- Born: 1992 (age 33–34) Beirut, Lebanon
- Occupations: Documentary photographer and artist
- Known for: Photography

= Myriam Boulos =

Lebanese documentary photographer (born 1992)

Myriam Boulos (ميريم بولس; born 1992) is a Lebanese documentary photographer and artist. Her work has been published in Vogue, Time, and Vanity Fair, among other publications. She has also participated in numerous international artistic exhibitions.

== Early life and education ==
Boulos was born in 1992 in Beirut, Lebanon. She is a graduate of the Lebanese Academy of Fine Arts with a master's in photography in 2015.

== Artistic career ==
Among Boulos' well-known series are Tenderness (2018–2021), Dead End (2019), Douce Virilite (2017), Sunday, and Nightshift (2015). She has taken part in both national and international exhibitions, such as at Photomed, Beirut Art Fair, Mashreq to Maghreb (Germany), Berlin PhotoWeek (Germany), and Les Jeux de la Francophonie (Cote d'Ivoire), as well as other collective exhibitions in Paris; Amsterdam; Washington, D.C.; San Francisco; New York; Berlin; Ulm; and Italy. In 2019 and 2020, her work was exhibited at the Arab World Institute and Middle East Institute.
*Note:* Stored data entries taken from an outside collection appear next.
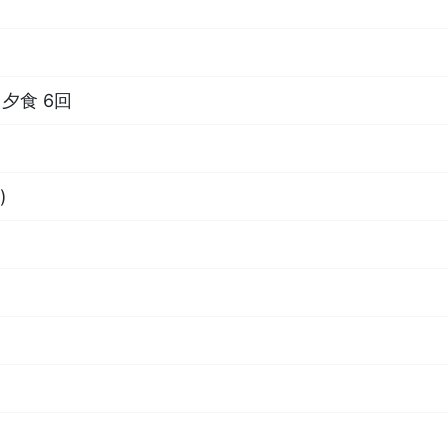
夕食 6回
)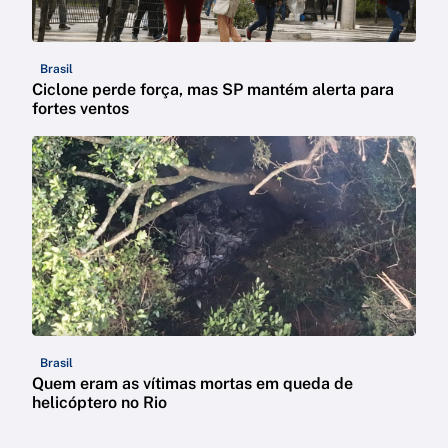
Brasil
Ciclone perde força, mas SP mantém alerta para
fortes ventos
Brasil
Quem eram as vítimas mortas em queda de
helicóptero no Rio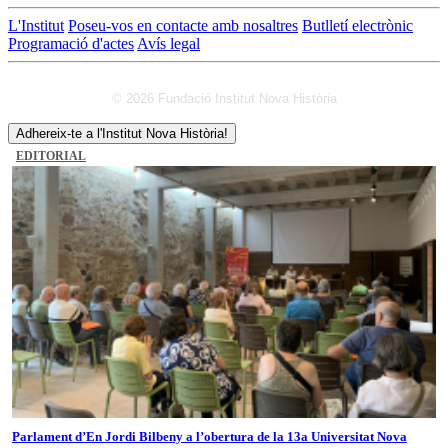
L'Institut
Poseu-vos en contacte amb nosaltres
Butlletí electrònic
Programació d'actes
Avís legal
© 2026 Fundació Institut Nova Història
Adhereix-te a l'Institut Nova Història!
EDITORIAL
Parlament d’En Jordi Bilbeny a l’obertura de la 13a Universitat Nova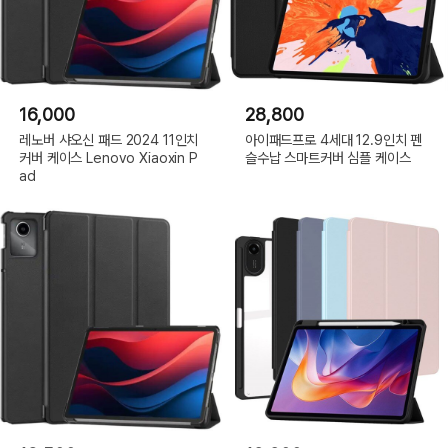
16,000
28,800
레노버 샤오신 패드 2024 11인치
아이패드프로 4세대 12.9인치 펜
커버 케이스 Lenovo Xiaoxin P
슬수납 스마트커버 심플 케이스
ad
Her photographs have featured in numerous national and international news and culture publications, such as Vogue, Time, Les Inrocks, and Vanity Fair. She is well-known for contributing to international reporting on the 2019 protests in Lebanon and 2020 port blast in Beirut, especially for Time Magazine. Her work was included in Times list of Best Portraits of 2020.

She is currently part of The Gemini Collective, alongside illustrator Michele Standjofski (1960, Beirut) and psychologist Laura-Joy Boulos (1989, Beirut). In addition to photography, Boulos collaborates on and is a co-founder of the Beirut-based bilingual feminist magazine Al Hayya.

=== Awards ===
Boulos was the recipient of the Byblos Bank Award for Photography (Purple Lens Award) in 2014. Her first solo exhibition took place in 2015. She also became a nominee with Magnum Photos in late 2021.

== Exhibitions ==

=== Solo exhibitions ===

- Dead End." 2019, Institut Francais du Liban, Beirut

=== Group exhibitions ===

- IT’S LEBANON’S ANARCHY THAT BOTHERS YOU. 2020, Galerie Charraudeau, Paris, France.
- Lebanon Then and Now: Photography from 2006 to 2020. July 13, 2020 – October 6, 2020, MEI Art Gallery, San Francisco, CA.
- Close Enough: New Perspectives from 12 Women Photographers of Magnum. September 29, 2022–January 9, 2023, International Center of Photography, New York, New York.